Cost-efficient Active Illumination Camera For Hyper-spectral Reconstruction
This addresses the problem of making hyperspectral imaging more accessible for applications like agricultural research, though it appears incremental as it builds on existing camera and reconstruction methods.
The authors tackled the high cost and complexity of hyperspectral imaging by developing a cost-efficient, active illumination camera, demonstrating its ability to provide additional information over RGB cameras and reconstruct hyperspectral data from multispectral input using a U-Net model.

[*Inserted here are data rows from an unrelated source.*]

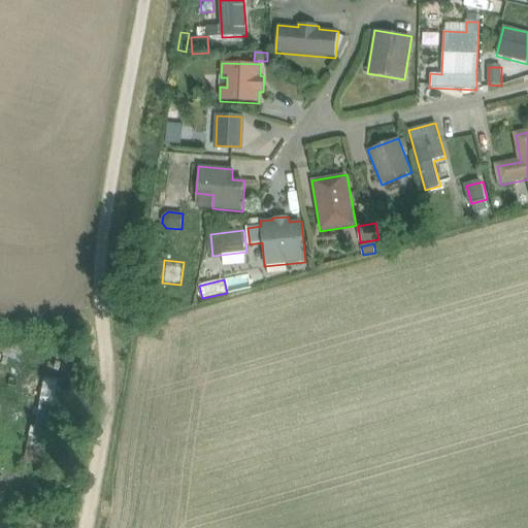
[(43,377),(38,403),(26,466),(53,471),(70,383),(43,377)]
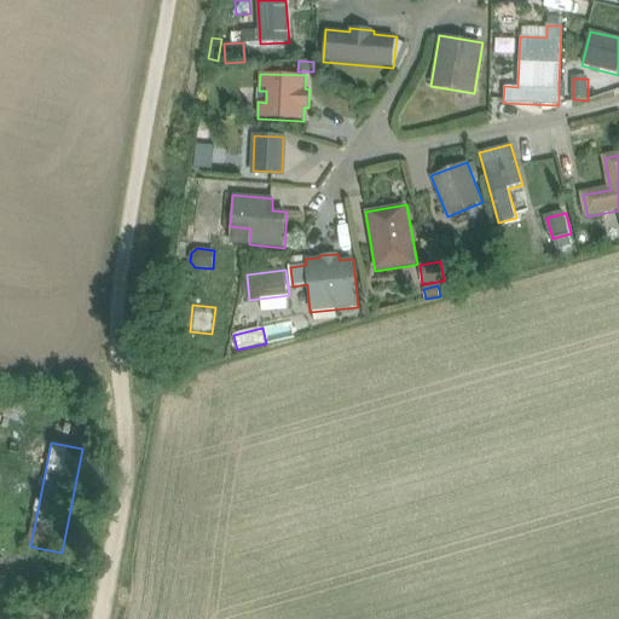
All buildings are outlined.
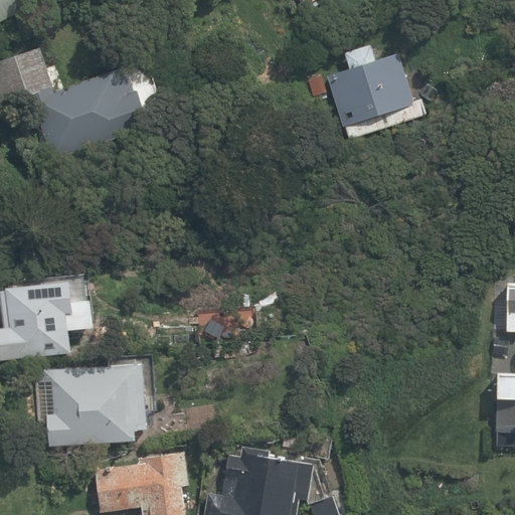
[(0,0),(0,16),(33,5),(31,0),(0,0)]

Hyper-spectral imaging has recently gained increasing attention for use in different applications, including agricultural investigation, ground tracking, remote sensing and many other. However, the high cost, large physical size and complicated operation process stop hyperspectral cameras from being employed for various applications and research fields. In this paper, we introduce a cost-efficient, compact and easy to use active illumination camera that may benefit many applications. We developed a fully functional prototype of such camera. With the hope of helping with agricultural research, we tested our camera for plant root imaging. In addition, a U-Net model for spectral reconstruction was trained by using a reference hyperspectral camera's data as ground truth and our camera's data as input. We demonstrated our camera's ability to obtain additional information over a typical RGB camera. In addition, the ability to reconstruct hyperspectral data from multi-spectral input makes our device compatible to models and algorithms developed for hyperspectral applications with no modifications required.